Follow-up ranged from 1.7 months to 24 years (median 5 years). The 5-year local tumor control, locoregional tumor control, disease-free survival (DFS), and overall survival rate was 58%, 39%, 33%, and 27%, respectively. A statistically significant improvement in DFS was noted with the addition of surgical resection to RT (35% vs. 29%). Nodal status at presentation emerged as a statistically significant predictor for locoregional tumor control and DFS in multivariate analysis. Distant metastases occurred in 29% of patients. The role of prophylactic lymph node RT has also been examined. A series by Jiang examined the patterns of lymph node recurrence among 73 patients with MS tumors and identified the histologic type as the most important prognostic factor, with squamous cell and undifferentiated tumors having the most potential for nodal relapse at 33% and 50%, respectively. In our series, no statistically significant association was found between the histologic type and nodal relapse. Paulino studied the patterns of nodal recurrence among 42 patients with MS tumors and identified 11 recurrences (26%). In agreement with Jiang, they recommended prophylactic treatment of the ipsilateral neck for those patients at high risk of relapse. Nodal RT was not routinely delivered at our institution; our analysis revealed a 5-year nodal control rate of 71%, which seems consistent with both reports and provides an argument for treatment of the ipsilateral neck in patients with advanced disease.

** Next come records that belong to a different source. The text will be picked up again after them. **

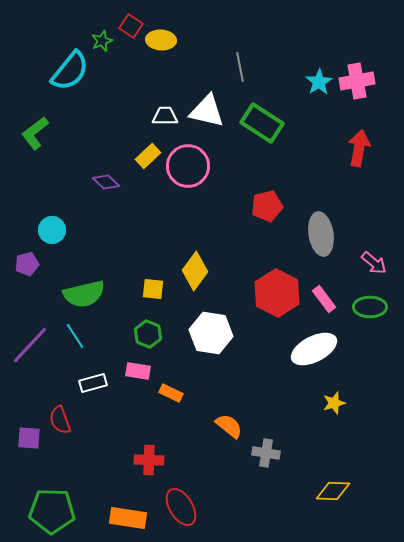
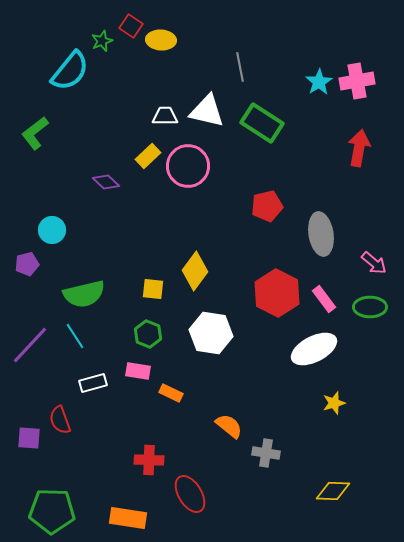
red ellipse at (181, 507): moved 9 px right, 13 px up
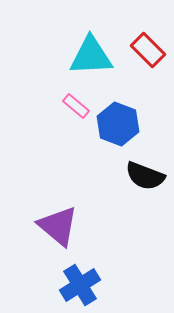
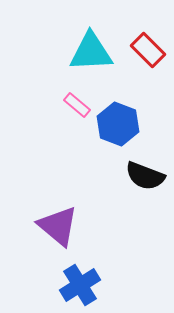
cyan triangle: moved 4 px up
pink rectangle: moved 1 px right, 1 px up
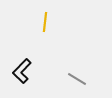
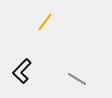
yellow line: rotated 30 degrees clockwise
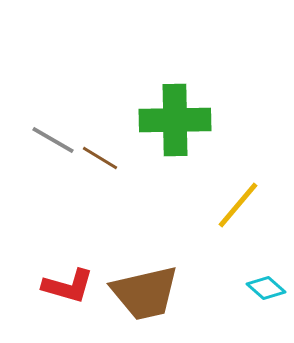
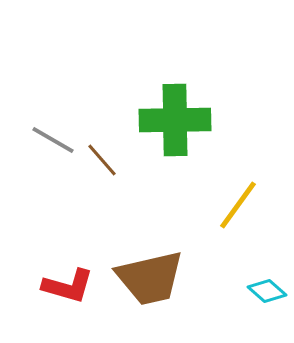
brown line: moved 2 px right, 2 px down; rotated 18 degrees clockwise
yellow line: rotated 4 degrees counterclockwise
cyan diamond: moved 1 px right, 3 px down
brown trapezoid: moved 5 px right, 15 px up
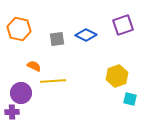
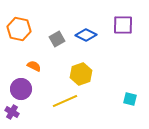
purple square: rotated 20 degrees clockwise
gray square: rotated 21 degrees counterclockwise
yellow hexagon: moved 36 px left, 2 px up
yellow line: moved 12 px right, 20 px down; rotated 20 degrees counterclockwise
purple circle: moved 4 px up
purple cross: rotated 32 degrees clockwise
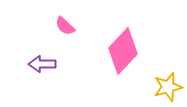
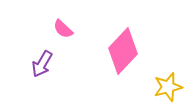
pink semicircle: moved 2 px left, 3 px down
purple arrow: rotated 60 degrees counterclockwise
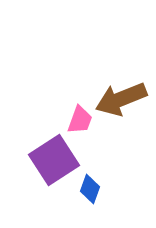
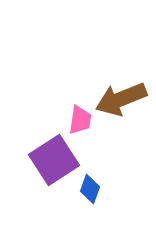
pink trapezoid: rotated 12 degrees counterclockwise
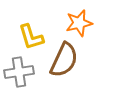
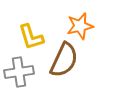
orange star: moved 1 px right, 3 px down
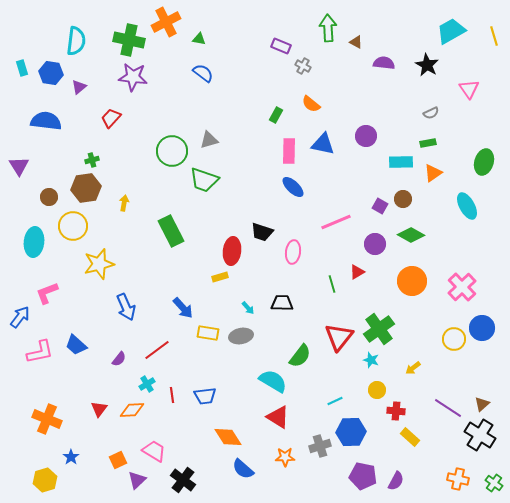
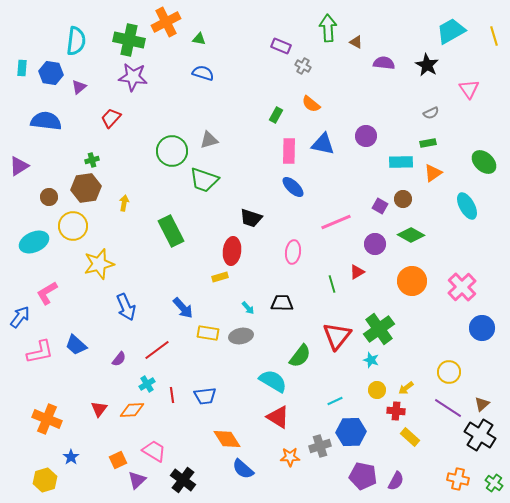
cyan rectangle at (22, 68): rotated 21 degrees clockwise
blue semicircle at (203, 73): rotated 20 degrees counterclockwise
green ellipse at (484, 162): rotated 65 degrees counterclockwise
purple triangle at (19, 166): rotated 30 degrees clockwise
black trapezoid at (262, 232): moved 11 px left, 14 px up
cyan ellipse at (34, 242): rotated 60 degrees clockwise
pink L-shape at (47, 293): rotated 10 degrees counterclockwise
red triangle at (339, 337): moved 2 px left, 1 px up
yellow circle at (454, 339): moved 5 px left, 33 px down
yellow arrow at (413, 368): moved 7 px left, 20 px down
orange diamond at (228, 437): moved 1 px left, 2 px down
orange star at (285, 457): moved 5 px right
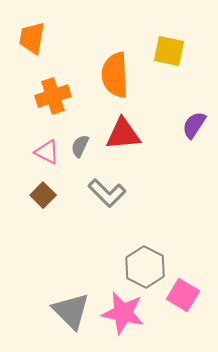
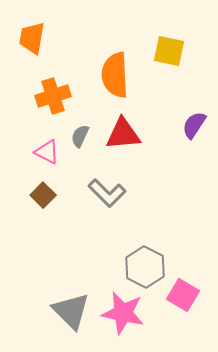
gray semicircle: moved 10 px up
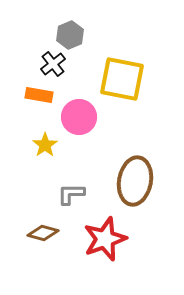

Neoadjuvant chemotherapy has been advocated for locally advanced PNS carcinoma and has been shown to be beneficial in a select number of patients. A series by Rosen showed an overall and pathologic complete response rate of 83% and 25%, respectively, among 12 patients with Stage III and IV tumors. Our experience with chemotherapy was limited, but we observed only one objective response among 8 treated patients.